Pretty sure no work visa in the world grants the right of citizenship or permanent residence. I imagine for a lot of freelancers though demonstrating a sustained 3500 EUR/month income for at least 6 months prior to the application might be difficult.

Overall this is very encouraging though, and I hope more countries start to realize the net gain in attracting such people who will contribute to the economy by paying taxes and potentially starting their own companies down the line.

Well, plenty can lead to it eventually, usually offering some kind of pathway. Even the US provides pathways to permanent residence (and then citizenship) through employment.

But yeah, I agree. 3500/mo is ~4000 usd/mo or ~48k USD/yr.
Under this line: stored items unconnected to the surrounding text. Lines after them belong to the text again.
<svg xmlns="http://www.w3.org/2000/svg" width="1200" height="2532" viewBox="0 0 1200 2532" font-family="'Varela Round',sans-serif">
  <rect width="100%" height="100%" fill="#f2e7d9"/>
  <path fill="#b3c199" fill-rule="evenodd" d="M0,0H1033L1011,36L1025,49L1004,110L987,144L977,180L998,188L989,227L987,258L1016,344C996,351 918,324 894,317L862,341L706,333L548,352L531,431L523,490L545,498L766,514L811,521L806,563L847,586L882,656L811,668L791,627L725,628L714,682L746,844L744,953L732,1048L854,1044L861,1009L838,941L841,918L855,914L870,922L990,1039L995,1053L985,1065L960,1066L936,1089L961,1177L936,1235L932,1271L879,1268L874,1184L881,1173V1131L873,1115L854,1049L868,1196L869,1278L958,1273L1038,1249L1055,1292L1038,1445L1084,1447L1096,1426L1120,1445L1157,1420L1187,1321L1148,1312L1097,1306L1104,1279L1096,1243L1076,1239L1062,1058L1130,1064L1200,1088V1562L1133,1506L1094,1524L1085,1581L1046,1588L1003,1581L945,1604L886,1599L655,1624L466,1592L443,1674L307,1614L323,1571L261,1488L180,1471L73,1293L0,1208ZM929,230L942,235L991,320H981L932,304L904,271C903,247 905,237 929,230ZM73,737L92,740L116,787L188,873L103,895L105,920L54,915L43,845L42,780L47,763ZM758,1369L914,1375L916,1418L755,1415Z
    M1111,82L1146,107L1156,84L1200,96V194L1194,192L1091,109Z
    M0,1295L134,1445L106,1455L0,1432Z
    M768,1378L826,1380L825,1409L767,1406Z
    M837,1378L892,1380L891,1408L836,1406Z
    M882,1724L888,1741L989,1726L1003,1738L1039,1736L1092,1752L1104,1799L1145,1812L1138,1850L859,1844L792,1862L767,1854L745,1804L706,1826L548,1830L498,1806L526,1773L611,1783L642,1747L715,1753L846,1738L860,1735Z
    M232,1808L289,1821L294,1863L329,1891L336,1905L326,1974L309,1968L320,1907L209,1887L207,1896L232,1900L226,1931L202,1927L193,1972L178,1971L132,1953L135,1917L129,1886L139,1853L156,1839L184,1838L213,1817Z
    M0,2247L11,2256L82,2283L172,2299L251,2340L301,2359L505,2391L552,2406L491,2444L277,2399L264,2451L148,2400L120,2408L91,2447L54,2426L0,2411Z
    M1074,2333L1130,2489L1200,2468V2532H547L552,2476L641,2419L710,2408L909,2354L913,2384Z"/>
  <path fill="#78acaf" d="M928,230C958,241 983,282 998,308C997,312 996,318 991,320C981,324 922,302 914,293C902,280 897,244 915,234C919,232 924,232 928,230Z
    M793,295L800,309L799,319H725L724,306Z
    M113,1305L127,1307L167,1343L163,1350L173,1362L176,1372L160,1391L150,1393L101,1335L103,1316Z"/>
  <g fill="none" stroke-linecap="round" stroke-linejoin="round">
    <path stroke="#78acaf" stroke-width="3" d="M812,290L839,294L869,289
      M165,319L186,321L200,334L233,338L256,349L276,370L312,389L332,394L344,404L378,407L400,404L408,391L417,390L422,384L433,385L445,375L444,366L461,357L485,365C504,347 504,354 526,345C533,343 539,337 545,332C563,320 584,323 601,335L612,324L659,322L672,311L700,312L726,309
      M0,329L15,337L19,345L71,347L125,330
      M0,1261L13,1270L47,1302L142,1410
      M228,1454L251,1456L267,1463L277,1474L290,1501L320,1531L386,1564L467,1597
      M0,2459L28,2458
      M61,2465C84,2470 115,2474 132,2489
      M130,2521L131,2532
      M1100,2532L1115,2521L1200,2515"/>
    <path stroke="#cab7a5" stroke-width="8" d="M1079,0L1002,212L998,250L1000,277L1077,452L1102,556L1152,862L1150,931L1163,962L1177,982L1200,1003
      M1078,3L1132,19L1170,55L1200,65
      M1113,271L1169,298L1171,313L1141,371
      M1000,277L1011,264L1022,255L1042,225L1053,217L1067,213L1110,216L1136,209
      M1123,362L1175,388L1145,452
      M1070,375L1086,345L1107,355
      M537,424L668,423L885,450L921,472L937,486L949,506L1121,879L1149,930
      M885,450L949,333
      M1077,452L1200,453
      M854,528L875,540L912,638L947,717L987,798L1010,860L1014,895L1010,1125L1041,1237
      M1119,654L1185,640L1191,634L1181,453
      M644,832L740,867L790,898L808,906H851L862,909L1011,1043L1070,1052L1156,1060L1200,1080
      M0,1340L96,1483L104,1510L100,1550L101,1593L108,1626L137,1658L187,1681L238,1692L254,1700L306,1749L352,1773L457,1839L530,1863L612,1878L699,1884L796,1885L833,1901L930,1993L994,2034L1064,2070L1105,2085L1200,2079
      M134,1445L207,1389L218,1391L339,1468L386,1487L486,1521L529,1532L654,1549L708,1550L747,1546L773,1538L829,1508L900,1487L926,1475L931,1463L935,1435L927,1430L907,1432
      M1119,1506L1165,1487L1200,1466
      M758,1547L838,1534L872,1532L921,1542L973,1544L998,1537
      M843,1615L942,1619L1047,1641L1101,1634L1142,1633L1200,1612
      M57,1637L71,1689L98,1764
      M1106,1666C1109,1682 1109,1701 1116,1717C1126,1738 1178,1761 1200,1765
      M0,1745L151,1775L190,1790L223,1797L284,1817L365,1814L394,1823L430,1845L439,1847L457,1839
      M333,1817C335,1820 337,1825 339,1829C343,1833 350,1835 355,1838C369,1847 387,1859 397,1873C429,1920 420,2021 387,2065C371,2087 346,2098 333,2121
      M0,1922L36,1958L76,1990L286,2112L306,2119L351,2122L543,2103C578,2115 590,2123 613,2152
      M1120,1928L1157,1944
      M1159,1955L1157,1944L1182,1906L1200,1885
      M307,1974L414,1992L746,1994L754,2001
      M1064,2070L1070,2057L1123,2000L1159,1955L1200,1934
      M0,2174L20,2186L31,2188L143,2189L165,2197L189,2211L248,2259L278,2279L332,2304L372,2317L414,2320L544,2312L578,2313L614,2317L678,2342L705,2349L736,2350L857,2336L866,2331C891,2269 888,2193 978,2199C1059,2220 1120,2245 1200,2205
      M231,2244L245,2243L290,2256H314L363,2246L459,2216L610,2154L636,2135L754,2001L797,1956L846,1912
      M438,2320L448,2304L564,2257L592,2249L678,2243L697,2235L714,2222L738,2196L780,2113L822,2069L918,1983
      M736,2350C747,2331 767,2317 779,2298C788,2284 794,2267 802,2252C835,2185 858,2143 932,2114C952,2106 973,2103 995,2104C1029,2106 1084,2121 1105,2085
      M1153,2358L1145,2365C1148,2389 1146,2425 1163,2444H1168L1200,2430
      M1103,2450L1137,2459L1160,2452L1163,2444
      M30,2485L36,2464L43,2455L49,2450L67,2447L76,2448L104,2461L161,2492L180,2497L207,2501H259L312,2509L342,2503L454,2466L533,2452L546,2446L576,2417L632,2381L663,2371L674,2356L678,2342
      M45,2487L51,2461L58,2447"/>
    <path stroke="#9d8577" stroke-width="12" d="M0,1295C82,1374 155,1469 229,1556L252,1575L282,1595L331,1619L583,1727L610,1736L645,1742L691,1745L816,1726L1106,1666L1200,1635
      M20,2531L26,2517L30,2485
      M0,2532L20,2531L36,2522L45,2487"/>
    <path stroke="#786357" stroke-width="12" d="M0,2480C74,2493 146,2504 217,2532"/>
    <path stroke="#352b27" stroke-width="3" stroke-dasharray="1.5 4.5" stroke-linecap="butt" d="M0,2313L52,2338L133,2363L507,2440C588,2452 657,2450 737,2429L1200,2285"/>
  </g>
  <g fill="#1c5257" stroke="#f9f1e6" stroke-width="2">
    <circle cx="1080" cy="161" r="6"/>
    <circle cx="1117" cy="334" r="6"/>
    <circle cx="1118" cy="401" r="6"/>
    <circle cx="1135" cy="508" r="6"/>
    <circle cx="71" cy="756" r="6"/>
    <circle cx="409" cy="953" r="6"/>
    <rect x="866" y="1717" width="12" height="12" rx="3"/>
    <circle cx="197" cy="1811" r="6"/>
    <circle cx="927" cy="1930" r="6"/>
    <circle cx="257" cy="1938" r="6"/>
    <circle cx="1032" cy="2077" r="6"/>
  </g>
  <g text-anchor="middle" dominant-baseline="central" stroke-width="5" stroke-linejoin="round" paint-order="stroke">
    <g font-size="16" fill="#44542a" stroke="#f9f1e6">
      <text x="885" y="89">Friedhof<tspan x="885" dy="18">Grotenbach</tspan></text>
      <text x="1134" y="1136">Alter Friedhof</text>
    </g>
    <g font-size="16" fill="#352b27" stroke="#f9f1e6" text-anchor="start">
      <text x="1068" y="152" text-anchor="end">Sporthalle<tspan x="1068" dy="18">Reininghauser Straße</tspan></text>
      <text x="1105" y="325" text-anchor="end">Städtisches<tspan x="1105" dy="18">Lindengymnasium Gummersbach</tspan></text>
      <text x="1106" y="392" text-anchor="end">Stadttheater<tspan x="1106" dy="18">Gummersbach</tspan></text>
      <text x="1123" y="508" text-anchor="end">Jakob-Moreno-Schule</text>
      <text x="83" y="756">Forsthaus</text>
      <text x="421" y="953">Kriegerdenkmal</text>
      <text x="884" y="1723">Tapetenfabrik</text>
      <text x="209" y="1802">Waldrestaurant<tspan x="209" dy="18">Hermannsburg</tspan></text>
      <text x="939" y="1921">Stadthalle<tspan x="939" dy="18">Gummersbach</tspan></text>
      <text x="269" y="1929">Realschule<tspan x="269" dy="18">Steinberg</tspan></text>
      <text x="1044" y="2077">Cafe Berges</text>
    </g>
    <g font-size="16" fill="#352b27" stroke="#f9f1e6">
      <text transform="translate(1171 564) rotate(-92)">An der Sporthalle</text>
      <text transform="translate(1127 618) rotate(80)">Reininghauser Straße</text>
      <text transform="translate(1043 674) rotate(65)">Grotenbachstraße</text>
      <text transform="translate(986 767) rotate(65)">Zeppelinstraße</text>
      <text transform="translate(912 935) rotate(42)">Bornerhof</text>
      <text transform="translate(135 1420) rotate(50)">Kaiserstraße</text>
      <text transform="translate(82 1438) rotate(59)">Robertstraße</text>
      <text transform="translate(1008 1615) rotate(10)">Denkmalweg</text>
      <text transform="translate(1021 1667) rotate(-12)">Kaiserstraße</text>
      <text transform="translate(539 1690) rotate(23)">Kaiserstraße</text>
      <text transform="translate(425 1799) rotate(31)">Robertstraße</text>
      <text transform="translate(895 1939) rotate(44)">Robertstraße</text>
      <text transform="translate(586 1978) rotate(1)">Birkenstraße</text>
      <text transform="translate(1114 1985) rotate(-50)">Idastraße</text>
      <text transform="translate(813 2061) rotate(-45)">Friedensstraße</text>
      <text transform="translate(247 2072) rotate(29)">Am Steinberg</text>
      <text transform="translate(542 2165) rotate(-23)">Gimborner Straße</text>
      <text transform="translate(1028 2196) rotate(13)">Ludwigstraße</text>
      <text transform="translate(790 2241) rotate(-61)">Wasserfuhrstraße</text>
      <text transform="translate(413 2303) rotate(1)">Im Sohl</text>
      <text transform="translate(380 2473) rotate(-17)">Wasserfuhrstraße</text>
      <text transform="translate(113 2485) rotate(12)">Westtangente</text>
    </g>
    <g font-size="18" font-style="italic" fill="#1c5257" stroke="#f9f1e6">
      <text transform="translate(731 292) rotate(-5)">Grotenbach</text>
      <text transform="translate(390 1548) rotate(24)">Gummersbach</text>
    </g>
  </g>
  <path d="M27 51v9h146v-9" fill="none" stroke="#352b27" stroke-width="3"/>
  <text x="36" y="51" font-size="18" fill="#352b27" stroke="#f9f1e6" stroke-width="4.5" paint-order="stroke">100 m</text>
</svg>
Lots of traveling freelancers probably won't be able to show a minimum of that sustained for 6 months. I'd bet the bar was set intentionally high though, because they're bound to spend a good bit of that directly into the local economy.

I wonder what countries will follow. I imagine there's got to be plenty of poorer/smaller countries thinking about it... A few people making $4k/mo adds little to a country like India or China but in a tiny country that could easily become a decent sized cash transfusion to the local economy.

> Well, plenty can lead to it eventually, usually offering some kind of pathway. Even the US provides pathways to permanent residence (and then citizenship) through employment.

The US has a lot of visas for longer term professional work, that do not allow you to obtain the right to permanent residency or citizenship, at least on paper (for example, one way to get in: these individuals however, are allowed to get married to a US citizen and can theoretically, at least, get in that way).

So, the US and Estonia are not much different, in this respect. But, in these situations, what it comes down to, in order to stay long term: formal in-person connections in the respective country.